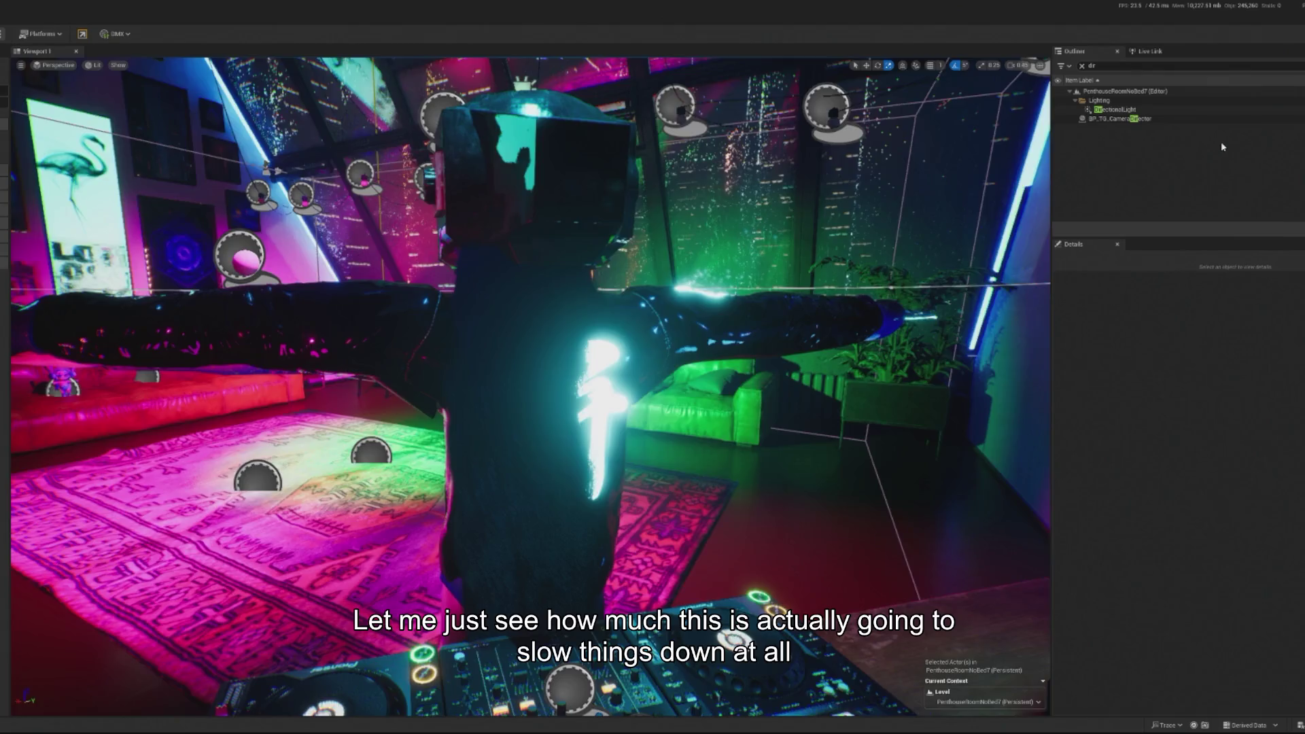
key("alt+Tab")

--

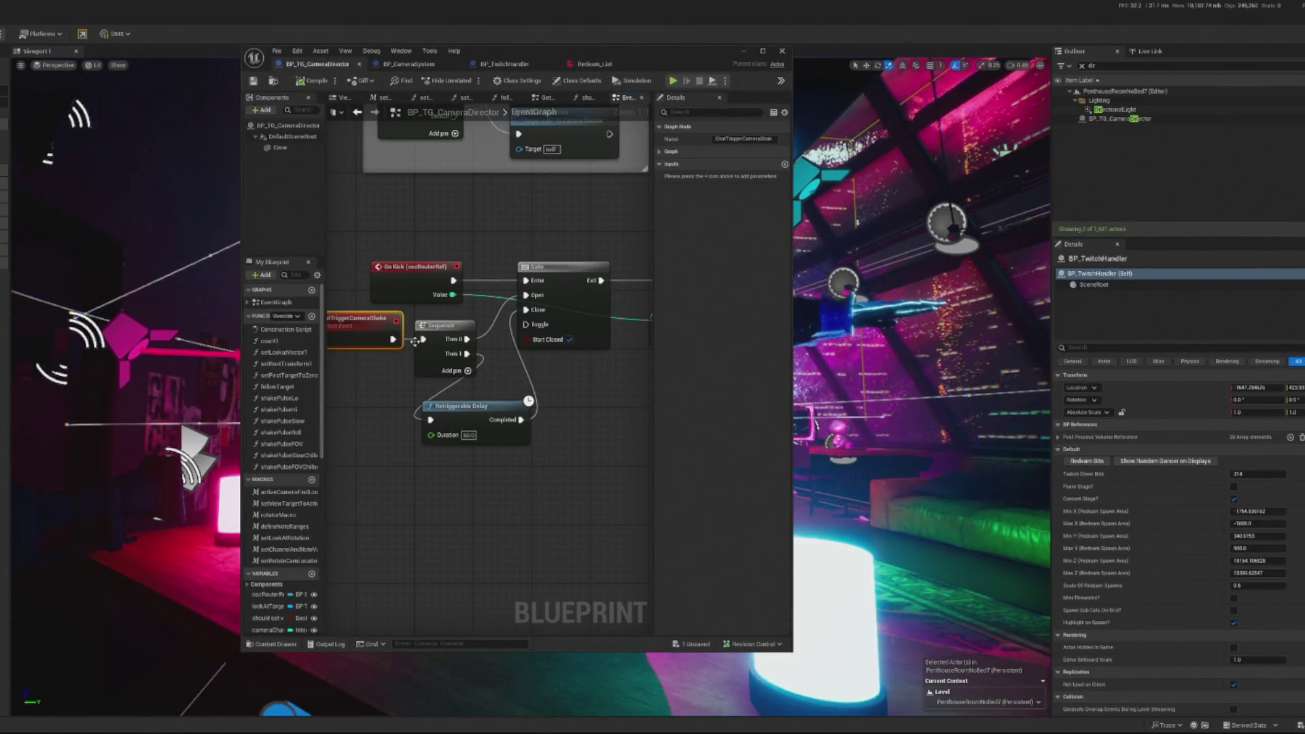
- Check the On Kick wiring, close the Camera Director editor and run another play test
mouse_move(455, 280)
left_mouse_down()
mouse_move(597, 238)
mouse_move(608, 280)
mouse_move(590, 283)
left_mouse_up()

...

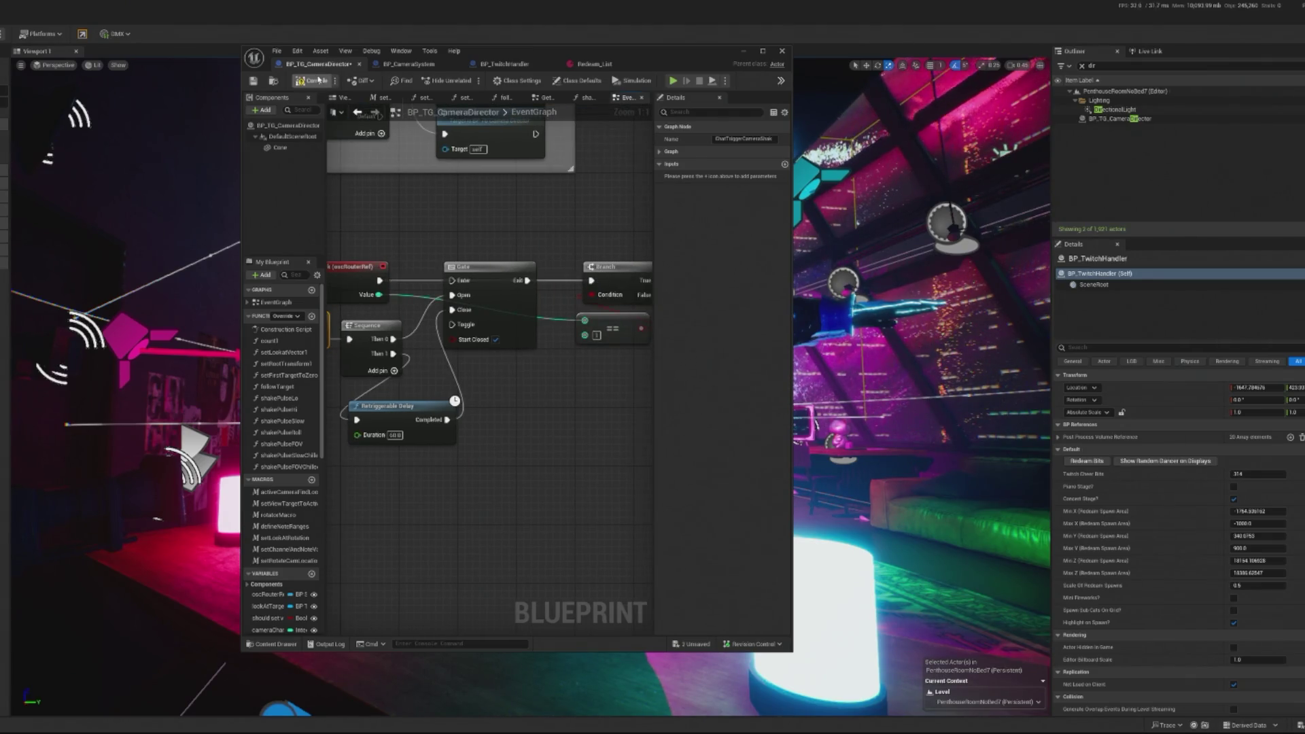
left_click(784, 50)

Directions:
Reproduce exactly the section above that begins at the line containing "mouse_move(597, 238)" and ends at the line containing "left_mouse_up()", leaving out all other lines.

Response to this task:
mouse_move(597, 238)
mouse_move(608, 280)
mouse_move(590, 283)
left_mouse_up()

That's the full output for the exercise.